Simply stated, revolving debt is a high limit credit card which the company uses throughout the year. Interest is generally accrued daily. Additionally if unused, the company is generally charged a fee as the bank at all times hold the funds available for the company’s use.
Due to the structure of revolving debt, private companies have historically struggled with classification of the agreements as current liabilities versus non-current liabilities. As the planned repayment of borrowings may be within a year though the agreement is generally made for greater than a year. The Financial Accounting Standards Board (FASB) has proposed an Accounting Standards Update (ASU) which clarifies this for private companies.
Financial Accounting Standards Board Proposed Accounting Standards Update
The FASB recently issued a proposed ASU regarding the classification of debt on classified balance sheets. This proposed ASU is currently in the comment period, which is when interested parties can submit their opinions on the proposed ASU to the FASB.
Several Key Takeaways of the proposed ASU include:
- This proposed ASU bases current vs. non-current classification on the contractual settlement date. Generally, if the contractual settlement date of the agreement is > 1 year from the balance sheet date, the debt would be classified as non-current. If the contractual settlement date of the agreement is < 1 year from the balance sheet date, the debt would be classified as current.

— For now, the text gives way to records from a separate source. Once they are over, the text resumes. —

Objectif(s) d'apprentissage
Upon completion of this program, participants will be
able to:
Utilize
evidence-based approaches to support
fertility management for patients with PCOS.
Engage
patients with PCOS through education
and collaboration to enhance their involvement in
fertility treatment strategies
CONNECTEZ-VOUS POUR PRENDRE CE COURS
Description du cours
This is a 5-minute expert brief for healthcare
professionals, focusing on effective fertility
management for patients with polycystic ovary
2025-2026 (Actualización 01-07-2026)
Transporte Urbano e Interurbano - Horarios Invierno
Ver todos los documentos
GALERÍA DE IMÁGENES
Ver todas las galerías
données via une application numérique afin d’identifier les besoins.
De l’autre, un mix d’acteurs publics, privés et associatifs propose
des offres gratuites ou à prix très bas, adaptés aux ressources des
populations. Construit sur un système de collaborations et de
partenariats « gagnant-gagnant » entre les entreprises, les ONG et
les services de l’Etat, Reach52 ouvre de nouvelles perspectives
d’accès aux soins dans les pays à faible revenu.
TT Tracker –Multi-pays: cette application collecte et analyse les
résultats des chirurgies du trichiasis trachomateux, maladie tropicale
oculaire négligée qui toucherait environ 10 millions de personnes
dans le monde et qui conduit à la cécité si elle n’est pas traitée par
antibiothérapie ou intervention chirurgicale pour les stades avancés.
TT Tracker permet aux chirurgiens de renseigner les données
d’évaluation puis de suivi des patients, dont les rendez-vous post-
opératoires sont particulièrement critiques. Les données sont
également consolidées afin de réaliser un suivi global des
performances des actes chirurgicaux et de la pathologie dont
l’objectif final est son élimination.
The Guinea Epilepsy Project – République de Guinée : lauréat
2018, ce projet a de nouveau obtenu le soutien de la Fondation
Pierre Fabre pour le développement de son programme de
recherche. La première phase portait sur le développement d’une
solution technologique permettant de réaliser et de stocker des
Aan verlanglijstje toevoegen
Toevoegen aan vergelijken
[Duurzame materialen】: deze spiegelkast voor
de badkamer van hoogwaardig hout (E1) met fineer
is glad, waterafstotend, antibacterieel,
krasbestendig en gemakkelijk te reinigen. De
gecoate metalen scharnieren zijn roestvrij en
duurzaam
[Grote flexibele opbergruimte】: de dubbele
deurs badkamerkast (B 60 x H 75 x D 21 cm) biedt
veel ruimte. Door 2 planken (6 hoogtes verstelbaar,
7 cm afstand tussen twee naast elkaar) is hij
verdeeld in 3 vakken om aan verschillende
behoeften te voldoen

- Short-term debt that is refinanced as long-term debt after the balance sheet date would be classified based on the contractual settlement date as of the balance sheet date. This is a change from current guidance which allows for non-current classification.
- Subjective acceleration clauses and material adverse change clauses, which are typical in debt agreements, must be triggered in order to shift debt from non-current to current. Previously they would be assessed based on the probability of being triggered.
Impacts of this proposed ASU on private companies are:
Private companies may have historically struggled with classification of revolving debt agreements as the planned repayment of borrowings may be within a year. Companies often borrow and repay on the revolving debt agreement on a daily basis, which appears short-term in nature; however, the proposed ASU clearly clarifies that this arrangement would result in non-current classification if the contractual settlement date is > 1 year from the balance sheet date.
Key Ratios Impacted
Private companies may see a change in their ratios from this proposed ASU as well. The ASU will therefore have an impact on internal reporting or reports provided to investors. Key ratios impacted include:
- The Current Ratio (current assets / current liabilities)
- The Quick Ratio ((current assets – inventory) / current liabilities).
Note that this proposed ASU will only impact companies that present classified balance sheets. Additionally, debt covenant violations that do not meet certain conditions prior to the financial statements being issued will still require current classification.